Its October (surprise!) and with it comes the inevitable Halloween displays in the shops (followed closely by the Christmas decorations…) and although here in the Southern Hemisphere we should be celebrating Spring and the coming of Summer, those good old Northern Hemisphere traditions have a firm hold. So in the mode of ‘if you can’t beat ’em, join ’em’ I have compiled a wee list of some strange but true superstitions associated with Halloween. But first a bit of history…
In the northern hemisphere the first of November marks the beginning of winter and on the Christian calender is referred to as All Hallows Day when all the saints would be celebrated (‘hallows’ = very holy). Thus the day before became All Hallows Eve which in turn was eventually shortened to Halloween. Originally, the Western Christian Church observed All Saints/Hallows Day on May the first but in the ninth century AD it was moved to November the first.
A seemingly much older tradition says that it is a time when the veil between the worlds is at its thinnest, when it is possible for the spirits of the ancestors to walk the earth. Referred to as Samhain – a term mentioned often in Irish mythology when many important and heroic events happen.

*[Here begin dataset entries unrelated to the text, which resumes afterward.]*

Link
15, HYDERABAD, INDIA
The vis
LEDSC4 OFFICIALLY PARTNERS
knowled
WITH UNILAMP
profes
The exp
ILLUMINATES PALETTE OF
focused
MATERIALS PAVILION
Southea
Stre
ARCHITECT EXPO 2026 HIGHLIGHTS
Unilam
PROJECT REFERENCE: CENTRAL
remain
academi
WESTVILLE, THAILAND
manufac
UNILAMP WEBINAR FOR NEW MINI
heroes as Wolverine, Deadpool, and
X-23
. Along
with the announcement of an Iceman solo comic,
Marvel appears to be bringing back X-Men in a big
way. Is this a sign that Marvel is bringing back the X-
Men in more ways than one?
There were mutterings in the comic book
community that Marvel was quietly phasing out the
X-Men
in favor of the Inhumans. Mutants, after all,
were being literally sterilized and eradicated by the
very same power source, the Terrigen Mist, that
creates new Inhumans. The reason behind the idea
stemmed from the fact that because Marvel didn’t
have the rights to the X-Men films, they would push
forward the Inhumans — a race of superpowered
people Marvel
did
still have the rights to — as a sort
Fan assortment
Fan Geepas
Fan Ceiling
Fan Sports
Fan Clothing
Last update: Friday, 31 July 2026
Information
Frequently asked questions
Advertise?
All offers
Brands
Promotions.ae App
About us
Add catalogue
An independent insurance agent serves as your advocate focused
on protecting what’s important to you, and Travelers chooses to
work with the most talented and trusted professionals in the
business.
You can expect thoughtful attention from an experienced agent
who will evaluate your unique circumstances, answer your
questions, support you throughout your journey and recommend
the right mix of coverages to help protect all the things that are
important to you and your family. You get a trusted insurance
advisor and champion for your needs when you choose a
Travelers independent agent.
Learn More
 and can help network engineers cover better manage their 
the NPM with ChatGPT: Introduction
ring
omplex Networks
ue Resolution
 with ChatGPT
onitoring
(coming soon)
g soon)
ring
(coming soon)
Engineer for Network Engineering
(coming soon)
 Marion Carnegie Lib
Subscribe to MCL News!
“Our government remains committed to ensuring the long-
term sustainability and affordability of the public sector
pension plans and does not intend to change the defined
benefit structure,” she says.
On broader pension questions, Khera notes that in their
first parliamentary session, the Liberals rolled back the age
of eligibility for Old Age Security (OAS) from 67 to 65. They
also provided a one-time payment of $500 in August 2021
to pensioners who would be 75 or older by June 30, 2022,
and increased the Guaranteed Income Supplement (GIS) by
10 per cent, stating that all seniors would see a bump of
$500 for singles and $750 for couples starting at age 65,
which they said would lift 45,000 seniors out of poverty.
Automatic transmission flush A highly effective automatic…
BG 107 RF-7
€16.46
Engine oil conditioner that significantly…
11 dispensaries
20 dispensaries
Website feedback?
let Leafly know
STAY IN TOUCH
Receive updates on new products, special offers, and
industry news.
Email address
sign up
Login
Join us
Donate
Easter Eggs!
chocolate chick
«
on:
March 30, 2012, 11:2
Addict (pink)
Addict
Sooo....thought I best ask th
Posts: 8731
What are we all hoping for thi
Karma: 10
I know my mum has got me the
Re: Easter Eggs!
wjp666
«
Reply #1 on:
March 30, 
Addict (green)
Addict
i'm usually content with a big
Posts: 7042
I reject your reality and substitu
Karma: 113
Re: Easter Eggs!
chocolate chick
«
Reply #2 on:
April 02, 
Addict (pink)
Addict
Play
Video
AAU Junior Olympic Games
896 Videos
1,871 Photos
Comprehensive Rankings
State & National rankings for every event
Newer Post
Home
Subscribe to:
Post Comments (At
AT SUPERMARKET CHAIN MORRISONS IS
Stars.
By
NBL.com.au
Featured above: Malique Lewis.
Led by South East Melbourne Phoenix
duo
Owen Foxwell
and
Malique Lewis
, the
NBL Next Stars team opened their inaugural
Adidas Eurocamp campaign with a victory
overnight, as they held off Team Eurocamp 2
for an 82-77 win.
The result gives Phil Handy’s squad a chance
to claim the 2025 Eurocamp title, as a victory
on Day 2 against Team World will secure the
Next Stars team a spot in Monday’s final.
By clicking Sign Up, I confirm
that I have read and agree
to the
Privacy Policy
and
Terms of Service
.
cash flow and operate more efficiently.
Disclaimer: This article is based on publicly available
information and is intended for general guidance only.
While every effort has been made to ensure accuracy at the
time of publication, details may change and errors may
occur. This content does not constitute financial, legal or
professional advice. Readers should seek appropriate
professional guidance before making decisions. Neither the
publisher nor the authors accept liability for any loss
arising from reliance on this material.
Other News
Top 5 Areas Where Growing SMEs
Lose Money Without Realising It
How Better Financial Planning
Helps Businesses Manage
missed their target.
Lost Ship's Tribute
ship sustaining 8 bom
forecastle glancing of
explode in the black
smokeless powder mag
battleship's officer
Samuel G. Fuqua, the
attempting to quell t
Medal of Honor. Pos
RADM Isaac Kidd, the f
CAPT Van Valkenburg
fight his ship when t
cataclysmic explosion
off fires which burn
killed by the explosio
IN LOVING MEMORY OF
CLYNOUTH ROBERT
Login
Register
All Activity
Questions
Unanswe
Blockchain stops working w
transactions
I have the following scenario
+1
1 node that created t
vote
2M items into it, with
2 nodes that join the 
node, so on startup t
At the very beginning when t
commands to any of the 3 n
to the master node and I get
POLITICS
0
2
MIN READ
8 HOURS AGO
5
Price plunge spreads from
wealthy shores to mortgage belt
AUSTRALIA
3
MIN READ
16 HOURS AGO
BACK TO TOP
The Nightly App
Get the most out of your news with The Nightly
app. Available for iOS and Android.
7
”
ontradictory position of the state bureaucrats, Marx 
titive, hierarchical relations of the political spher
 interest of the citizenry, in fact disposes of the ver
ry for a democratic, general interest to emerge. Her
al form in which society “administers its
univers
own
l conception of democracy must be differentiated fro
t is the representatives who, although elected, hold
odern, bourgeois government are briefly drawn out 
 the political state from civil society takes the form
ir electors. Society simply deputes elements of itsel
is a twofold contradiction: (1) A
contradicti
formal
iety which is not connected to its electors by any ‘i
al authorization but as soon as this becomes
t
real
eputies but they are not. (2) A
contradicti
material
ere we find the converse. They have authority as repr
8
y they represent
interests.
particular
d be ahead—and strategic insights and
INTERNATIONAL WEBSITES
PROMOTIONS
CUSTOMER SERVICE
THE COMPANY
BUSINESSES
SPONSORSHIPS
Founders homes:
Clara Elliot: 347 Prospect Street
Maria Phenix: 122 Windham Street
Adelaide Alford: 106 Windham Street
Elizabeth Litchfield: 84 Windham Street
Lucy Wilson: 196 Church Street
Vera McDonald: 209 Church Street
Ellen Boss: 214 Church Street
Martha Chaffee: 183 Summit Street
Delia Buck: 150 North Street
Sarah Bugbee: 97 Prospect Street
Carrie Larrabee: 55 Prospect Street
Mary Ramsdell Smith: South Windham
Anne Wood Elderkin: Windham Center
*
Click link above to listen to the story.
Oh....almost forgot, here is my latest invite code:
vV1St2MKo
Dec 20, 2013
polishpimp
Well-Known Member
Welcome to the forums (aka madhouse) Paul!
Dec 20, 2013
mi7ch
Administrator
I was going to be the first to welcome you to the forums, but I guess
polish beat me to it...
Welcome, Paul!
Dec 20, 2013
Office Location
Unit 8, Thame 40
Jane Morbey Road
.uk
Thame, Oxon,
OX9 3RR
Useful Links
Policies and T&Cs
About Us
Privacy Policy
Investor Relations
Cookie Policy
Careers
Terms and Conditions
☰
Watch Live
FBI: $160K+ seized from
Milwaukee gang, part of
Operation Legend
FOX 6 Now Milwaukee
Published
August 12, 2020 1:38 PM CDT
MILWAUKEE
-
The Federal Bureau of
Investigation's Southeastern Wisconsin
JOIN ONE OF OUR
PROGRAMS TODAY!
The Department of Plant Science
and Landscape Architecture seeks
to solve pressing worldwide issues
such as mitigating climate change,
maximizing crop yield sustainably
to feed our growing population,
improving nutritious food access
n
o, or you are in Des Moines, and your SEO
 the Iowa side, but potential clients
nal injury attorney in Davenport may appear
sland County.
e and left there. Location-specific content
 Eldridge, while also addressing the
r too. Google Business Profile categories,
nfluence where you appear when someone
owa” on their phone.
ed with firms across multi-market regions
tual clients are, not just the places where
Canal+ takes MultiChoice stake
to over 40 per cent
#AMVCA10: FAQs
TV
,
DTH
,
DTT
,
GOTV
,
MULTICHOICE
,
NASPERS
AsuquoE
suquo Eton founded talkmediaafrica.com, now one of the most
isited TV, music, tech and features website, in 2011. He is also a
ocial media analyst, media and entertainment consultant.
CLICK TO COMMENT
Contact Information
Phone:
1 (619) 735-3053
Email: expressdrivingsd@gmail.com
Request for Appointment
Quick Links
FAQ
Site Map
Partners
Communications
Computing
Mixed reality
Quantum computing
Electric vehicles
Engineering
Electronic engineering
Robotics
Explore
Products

Such traditions may well have a long pedigree. There is some evidence that the Neolithic passage tombs were aligned with the sunrise at the time of Samhain. In early Irish literature it is often seen as a liminal time when Aos Si (spirits/fairies) could come into our world more easily and offerings of food and drink were left out for them to ensure the people and their livestock survived the winter.
As an extension of this it was later believed that the souls of the dead would visit homes seeking hospitality and so feasts were held with a place being set for them at the table. Increasingly, this tradition is being adapted for the modern age with families now using Halloween as a time to remember loved ones who have passed away.
As a time between the end of the harvest and the beginning of winter it also became a time when people would take stock of food supplies, cattle would be brought down from summer pastures and animals would be chosen for slaughter. As part of the rituals associated with this time bonfires would be lit, sometimes two bonfires would be lit and people (plus livestock) would pass through the middle as a cleansing ritual. In parts of Scotland torches from the bonfire would be carried sunwise around the homes and fields to protect them.
Strange but True
Many of the superstitions associated with Halloween are often connected with the tradition of the spirits walking the earth and the assumption that some of these may have an evil intent. Thus, it was said if you wanted to keep evil spirits away you should walk three times around your house backwards before the sun sets. Or spend the evening with your pockets inside out and no evil spirit will accost you (and most likely neither will the living…). If you are lucky enough to be born on Halloween you will forever be protected from evil spirits.
Then there are those superstitions aimed at the overactive imagination – so if you hear footsteps behind you on Halloween night…DO…NOT…TURN AROUND…Furthermore, if you are out and about in the evening and the moonlight casts a shadow do not look at your own. Both of these only make me want to look.
There are some Halloween superstitions which are not so bad (depending on your perspective) – if you stand at a crossroads and listen to the wind you might here your future…just make sure it’s not a busy crossroads or your future might be rather short…For the unmarried make a dish of mashed potatoes and bury a ring in it, whoever gets the ring will be the first to marry. However, if that fails you can eat a salted herring on that night and you will dream of your future lover. Traditionally games such as apple bobbing all have their origins in divination traditions of Halloween – the first person to get a bite of the apple will be the next to get married…or you could peel an apple in one long strip and throw it over your shoulder, the shape it forms is said to be your future spouse whilst eggwhites dropped in water foretold the number of children you would have.
Spiders on All Hallows Eve get a reprieve from broom welding maniacs for it is considered bad luck to kill a spider on this day – it could be the soul of dead person from your family visiting.
Traditions associated with Halloween which we are more familiar with such as trick or treating, dressing up and pumpkin carving all have their origins in much earlier superstitions.
Thus dressing up was a way to confound the evil spirits who might wish you harm whilst pumpkin carving began as turnip carving. In the United Kingdom a turnip would be hollowed out and a crude face carved into it, then a candle would be placed inside and the whole scary apparition would be positioned in a window – a declaration to all potential ghouls that this house was already haunted. It was also considered a wise course of action to carry said turnip when travelling out and about on this night as a warning to the spirits to keep away. The proliferation of pumpkin jack o lanterns in North America essentially comes down to a lack of turnips…
Trick or treating (every childs reason for celebrating Halloween) is a much evolved version of the earlier tradition of ‘guising’, ‘mumming’ and ‘souling’. Guising was were ordinary folk would dress up in bizarre costumes and then would wander door to door singing and performing for wealthier people (mumming). Often the wealthy would share sweetmeats or a cake known as a soul cake in exchange for their prayers for dead relatives (souling). Guising and mumming were not restricted to Halloween. Even today, in the far west of Cornwall guising and mumming are carried out during the midwinter festival of Montol.